Eli Lilly’s site eliminates the need for a patient to visit the doctor’s office to get a prescription and, in some cases, for a pharmacy to fill it. 

But some analysts said Eli Lilly’s site alone will not significantly threaten the traditional drug distribution system, which involves a multitiered network of manufacturers, drug wholesalers, pharmacies and pharmacy benefit managers.

“I don’t think PBMs and the whole infrastructure that we have are going anywhere,” Seigerman told CNBC. “I think what [Eli Lilly] really did was identify some friction points in getting these products to patients and they’re coming up with a way to solve for that.” 

“From my understanding, it’s just that there’s no retail pharmacy where a patient is having to go hunt for that particular [drug] dose, it’s being shipped right to them,” he said of Eli Lilly’s services.

Eli Lilly’s site connects patients with an independent telehealth provider who can prescribe any FDA-approved weight loss drug or other medications for diabetes and migraines. If the prescribed treatment is Eli Lilly’s, patients can have a third-party online pharmacy deliver it to their doors. 

Patients will also receive Eli Lilly’s discounts for drugs if they qualify for the company’s savings-card programs, the company noted in a release. One program allows people with insurance coverage for Zepbound, which costs more than $1,000 per month, to pay as little as $25 out-of-pocket. Meanwhile, those whose insurance does not cover the drug may be able to pay as low as $550.

Some experts view that transparent pricing as a shot across the bow to PBMs, the largest of which are owned by CVS, UnitedHealth Group and Cigna.

Drugmakers have long complained that they give PBMs steep drug discounts in exchange for higher placement on a formulary – an insurance plan’s list of preferred medications – only for those middlemen to not pass along savings to patients. 

But Eli Lilly’s savings-card program and new site won’t cut PBMs out of the equation.

“If you still use your health insurance to get these drugs through [Eli Lilly’s] website, it’s still going to get processed by a PBM,” Jeff Jonas, a Gabelli Funds portfolio manager, told CNBC.

Patients who get drugs such as Zepbound from Eli Lilly’s site can choose to pay with cash to avoid PBMs altogether. But Bernstein analysts said in a Thursday note that they expect the “vast majority” of potential weight loss drug users to get medications through insurance. 

Other drugmakers could follow Eli Lilly

More pharmaceutical companies could adopt a similar approach to Eli Lilly’s.  

Cantor Fitzgerald analyst Louise Chen said drugmakers could benefit the most from using a direct-to-consumer pharmacy model for high-selling drugs.

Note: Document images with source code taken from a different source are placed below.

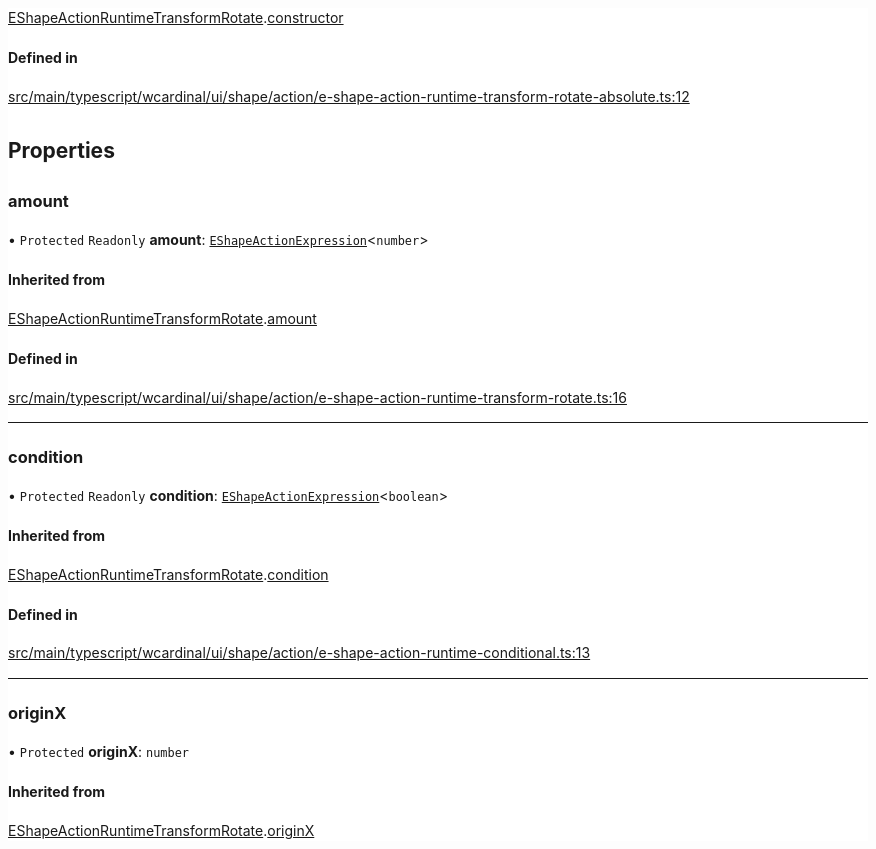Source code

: [EShapeActionRuntimeTransformRotate](EShapeActionRuntimeTransformRotate.md).[constructor](EShapeActionRuntimeTransformRotate.md#constructor)

#### Defined in

[src/main/typescript/wcardinal/ui/shape/action/e-shape-action-runtime-transform-rotate-absolute.ts:12](https://github.com/winter-cardinal/winter-cardinal-ui/blob/v0.154.0/src/main/typescript/wcardinal/ui/shape/action/e-shape-action-runtime-transform-rotate-absolute.ts#L12)

## Properties

### amount

• `Protected` `Readonly` **amount**: [`EShapeActionExpression`](../index.md#eshapeactionexpression)<`number`\>

#### Inherited from

[EShapeActionRuntimeTransformRotate](EShapeActionRuntimeTransformRotate.md).[amount](EShapeActionRuntimeTransformRotate.md#amount)

#### Defined in

[src/main/typescript/wcardinal/ui/shape/action/e-shape-action-runtime-transform-rotate.ts:16](https://github.com/winter-cardinal/winter-cardinal-ui/blob/v0.154.0/src/main/typescript/wcardinal/ui/shape/action/e-shape-action-runtime-transform-rotate.ts#L16)

___

### condition

• `Protected` `Readonly` **condition**: [`EShapeActionExpression`](../index.md#eshapeactionexpression)<`boolean`\>

#### Inherited from

[EShapeActionRuntimeTransformRotate](EShapeActionRuntimeTransformRotate.md).[condition](EShapeActionRuntimeTransformRotate.md#condition)

#### Defined in

[src/main/typescript/wcardinal/ui/shape/action/e-shape-action-runtime-conditional.ts:13](https://github.com/winter-cardinal/winter-cardinal-ui/blob/v0.154.0/src/main/typescript/wcardinal/ui/shape/action/e-shape-action-runtime-conditional.ts#L13)

___

### originX

• `Protected` **originX**: `number`

#### Inherited from

[EShapeActionRuntimeTransformRotate](EShapeActionRuntimeTransformRotate.md).[originX](EShapeActionRuntimeTransformRotate.md#originx)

“Cause of the scale of your effort, it [would] probably make sense for bigger drugs,” Chen wrote in an email to CNBC. “You get more bang for the buck and you are reaching more people.”

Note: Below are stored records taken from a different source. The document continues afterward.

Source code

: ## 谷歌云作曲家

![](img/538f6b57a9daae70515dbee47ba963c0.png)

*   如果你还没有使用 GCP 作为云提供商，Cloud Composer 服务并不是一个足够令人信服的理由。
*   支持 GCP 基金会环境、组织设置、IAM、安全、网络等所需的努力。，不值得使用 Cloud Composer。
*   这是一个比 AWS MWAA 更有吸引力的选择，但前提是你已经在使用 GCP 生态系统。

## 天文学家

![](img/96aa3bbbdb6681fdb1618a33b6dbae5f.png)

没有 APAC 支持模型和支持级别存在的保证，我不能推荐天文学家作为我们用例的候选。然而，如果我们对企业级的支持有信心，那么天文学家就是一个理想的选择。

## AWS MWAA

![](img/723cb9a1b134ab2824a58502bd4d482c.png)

But Chen said it may be more difficult for a drugmaker to pursue a direct-to-consumer model with smaller, more specialized drugs, such as treatments for complex, chronic, or rare medical conditions. For example, some drugs require specialized training for administration, such as injecting or infusing a therapy into a patient’s vein through an IV. 

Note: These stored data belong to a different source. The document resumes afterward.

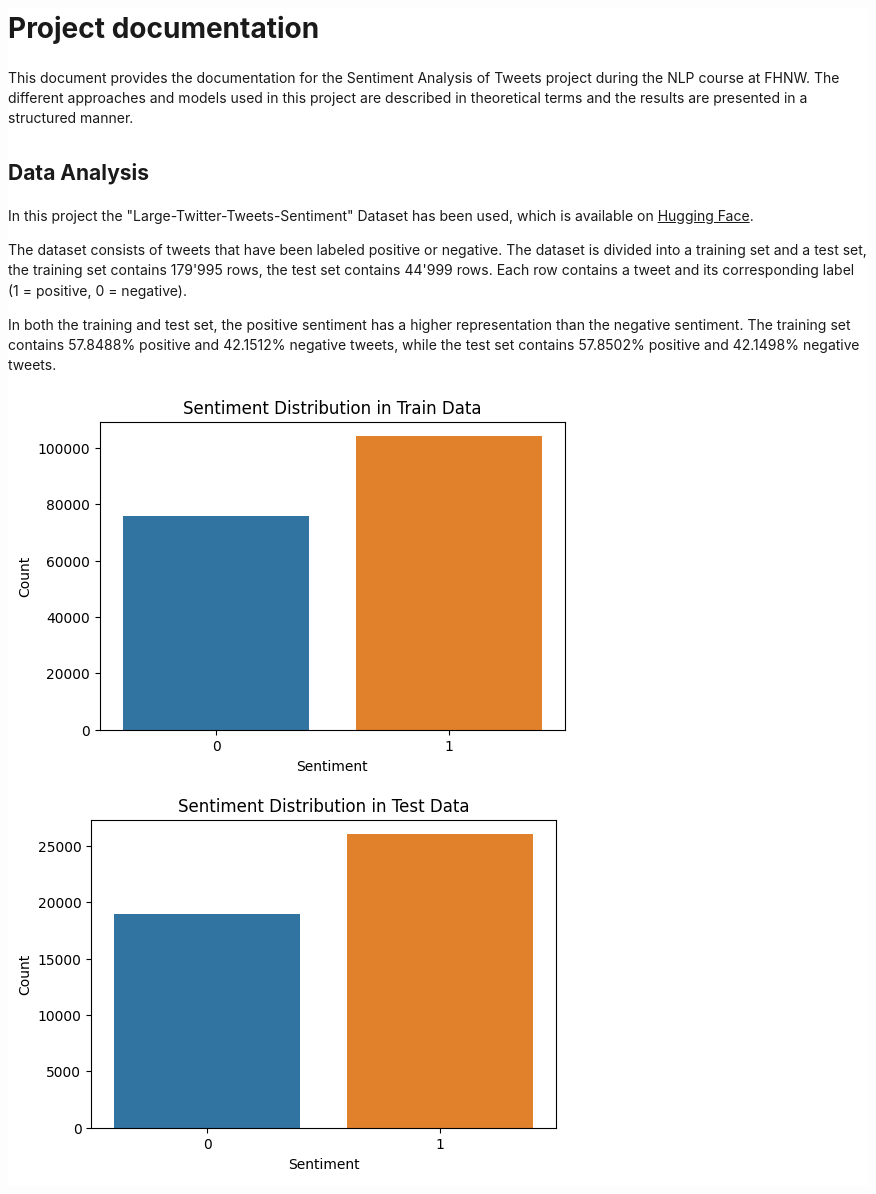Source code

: # Project documentation

This document provides the documentation for the Sentiment Analysis of Tweets project during the NLP course at FHNW. The different approaches and models used in this project are described in theoretical terms and the results are presented in a structured manner.

## Data Analysis

In this project the "Large-Twitter-Tweets-Sentiment" Dataset has been used, which is available on [Hugging Face](https://huggingface.co/datasets/gxb912/large-twitter-tweets-sentiment).

The dataset consists of tweets that have been labeled positive or negative. The dataset is divided into a training set and a test set, the training set contains 179'995 rows, the test set contains 44'999 rows. Each row contains a tweet and its corresponding label (1 = positive, 0 = negative).

In both the training and test set, the positive sentiment has a higher representation than the negative sentiment. The training set contains 57.8488% positive and 42.1512% negative tweets, while the test set contains 57.8502% positive and 42.1498% negative tweets.

<img src="resources/sentiment_distribution_train.png" />
<img src="resources/sentiment_distribution_test.png" />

Drugmakers that do adopt a direct-to-consumer approach could add even more pressure on the nation’s traditional drug supply chain after other companies moved to simplify the system in recent months.

That includes CVS Health, which announced plans to overhaul its business model for pricing prescription drugs in December, adopting a similar model to billionaire Mark Cuban’s direct-to-consumer pharmacy, Cost Plus Drugs. Health-care giant Cigna also announced in November that its PBM will offer a pricing model similar to Cuban’s venture.

Cost Plus Drugs aims to drive down the price of medicines broadly by selling them at a set 15% markup over their cost, plus pharmacy fees.

That company is already shaking up the broader health-care industry: CVS suffered a blow over the summer when a major California health insurer, Blue Shield of California, announced it will no longer use the company as its PBM and instead will partner with several other businesses, including Cuban’s firm and Amazon Pharmacy.